• [Problem to work on]
Render the lines from the line with "Operations Analyst to assist with system" to the line with "Provide basic day-to-day technical", both included, as a JSON list of strings with one string per line and blank lines left out.

• [Excerpted data]
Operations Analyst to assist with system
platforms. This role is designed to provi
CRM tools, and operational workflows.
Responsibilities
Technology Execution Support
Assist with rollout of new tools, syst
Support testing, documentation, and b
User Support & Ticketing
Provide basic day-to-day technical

* * *

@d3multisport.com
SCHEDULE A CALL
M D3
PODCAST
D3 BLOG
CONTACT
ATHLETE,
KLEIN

• [Answer section]
[
  "Operations Analyst to assist with system",
  "platforms. This role is designed to provi",
  "CRM tools, and operational workflows.",
  "Responsibilities",
  "Technology Execution Support",
  "Assist with rollout of new tools, syst",
  "Support testing, documentation, and b",
  "User Support & Ticketing",
  "Provide basic day-to-day technical"
]